El calendario de ejecución es estricto y la ciudadanía debe ser garante de su cumplimiento. Después de completar las excavaciones y estudios técnicos, este 2026 será el año decisivo para la infraestructura: se levantará la estructura metálica, la mampostería se instalarán las redes internas. El plan establece que para 2027 la clínica deberá estar no solo construida, sino dotada con los equipos médicos necesarios. La exigencia es clara: entregar un centro operativo desde el primer día, evitando el mal habitual de las obras públicas que terminan siendo inauguradas como cascarones vacíos sin capacidad de atención real.
Fin al "paseo" de la paciente
El diseño funcional de la clínica responde a una lógica de eficiencia sanitaria: el tiempo es vida. Las usuarias encontrarán en un solo lugar 10 consultorios especializados (ginecología, psicología y mastología) junto a salas para mamografías, ecografías y biopsias. Esto busca eliminar la fragmentación del servicio, un problema crónico del sistema actual donde una mujer debe ir a un sitio para la orden, a otro para el examen y a otro para la lectura de resultados. El nuevo modelo promete un circuito de atención resolutivo y rápido, reduciendo la angustia de la espera que a menudo agrava los diagnósticos oncológicos.
Descentralización necesaria en el norte
La ubicación del proyecto en la Comuna 5 no es un detalle menor; responde a una urgencia demográfica.
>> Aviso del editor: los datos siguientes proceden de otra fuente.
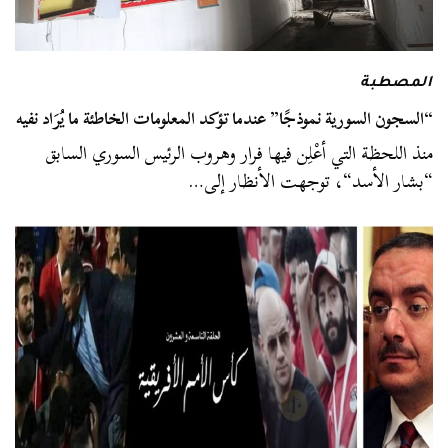
المصطبة
“السجون السورية نموذجًا” عندما تؤكد المعلومات الخاطئة ما يُرَاد نفيه
منذ اللحظة التي أعْلِن فيها فرار وهروب الرئيس السوري السابق
“بشار الأسد“، توجهت الأنظار إلى…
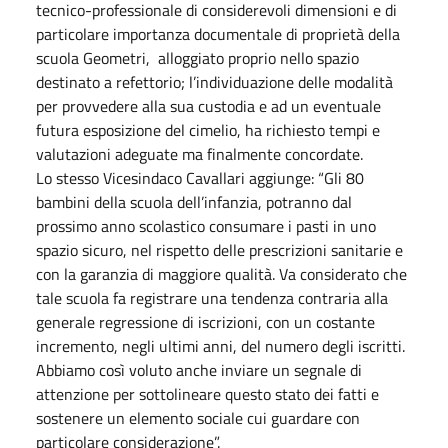
tecnico-professionale di considerevoli dimensioni e di
particolare importanza documentale di proprietà della
scuola Geometri, alloggiato proprio nello spazio
destinato a refettorio; l’individuazione delle modalità
per provvedere alla sua custodia e ad un eventuale
futura esposizione del cimelio, ha richiesto tempi e
valutazioni adeguate ma finalmente concordate.
Lo stesso Vicesindaco Cavallari aggiunge: “Gli 80
bambini della scuola dell’infanzia, potranno dal
prossimo anno scolastico consumare i pasti in uno
spazio sicuro, nel rispetto delle prescrizioni sanitarie e
con la garanzia di maggiore qualità. Va considerato che
tale scuola fa registrare una tendenza contraria alla
generale regressione di iscrizioni, con un costante
incremento, negli ultimi anni, del numero degli iscritti.
Abbiamo così voluto anche inviare un segnale di
attenzione per sottolineare questo stato dei fatti e
sostenere un elemento sociale cui guardare con
particolare considerazione”.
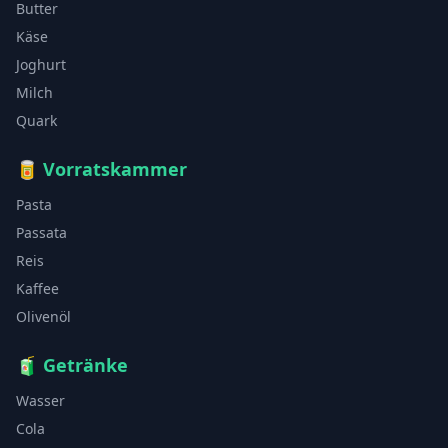
Butter
Käse
Joghurt
Milch
Quark
🥫
Vorratskammer
Pasta
Passata
Reis
Kaffee
Olivenöl
🧃
Getränke
Wasser
Cola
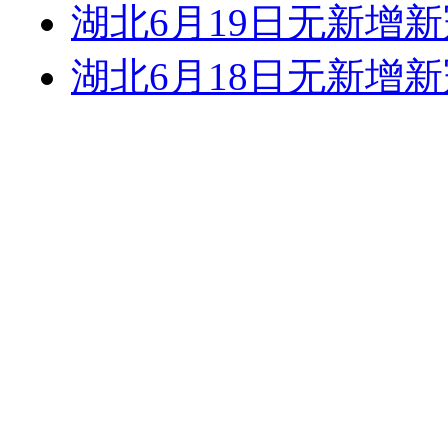
湖北6月19日无新增
湖北6月18日无新增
Esta zona, que articula a las comunas 2, 4, 6 y 7, concentra una gran población del régimen subsidiado que, hasta la fecha, dependía de traslados costosos hacia el sur o el oeste para recibir atención especializada. Al proyectar beneficios para más de 15.000 usuarias, la obra ataca directamente la inequidad geográfica de la ciudad. Facilitar el acceso físico es la primera medida preventiva real: si la tecnología de diagnóstico está cerca y el transporte es sencillo, la adherencia a los chequeos preventivos aumenta significativamente.
Vigilancia ciudadana: la obra es de todos
El inicio de esta construcción es un paso positivo, pero exige mantener una veeduría constante. En una ciudad fatigada de proyectos inconclusos, la Clínica de la Mama debe blindarse contra retrasos, sobrecostos o pausas injustificadas. Desde esta redacción, reconocemos la importancia de la inversión, pero mantenemos una postura vigilante: la salud no es una concesión administrativa, sino un derecho fundamental. Esta estructura debe terminarse a tiempo y con la calidad técnica prometida, pues cada día de retraso en su entrega no se mide en términos financieros, sino en diagnósticos tardíos que pudieron haberse evitado.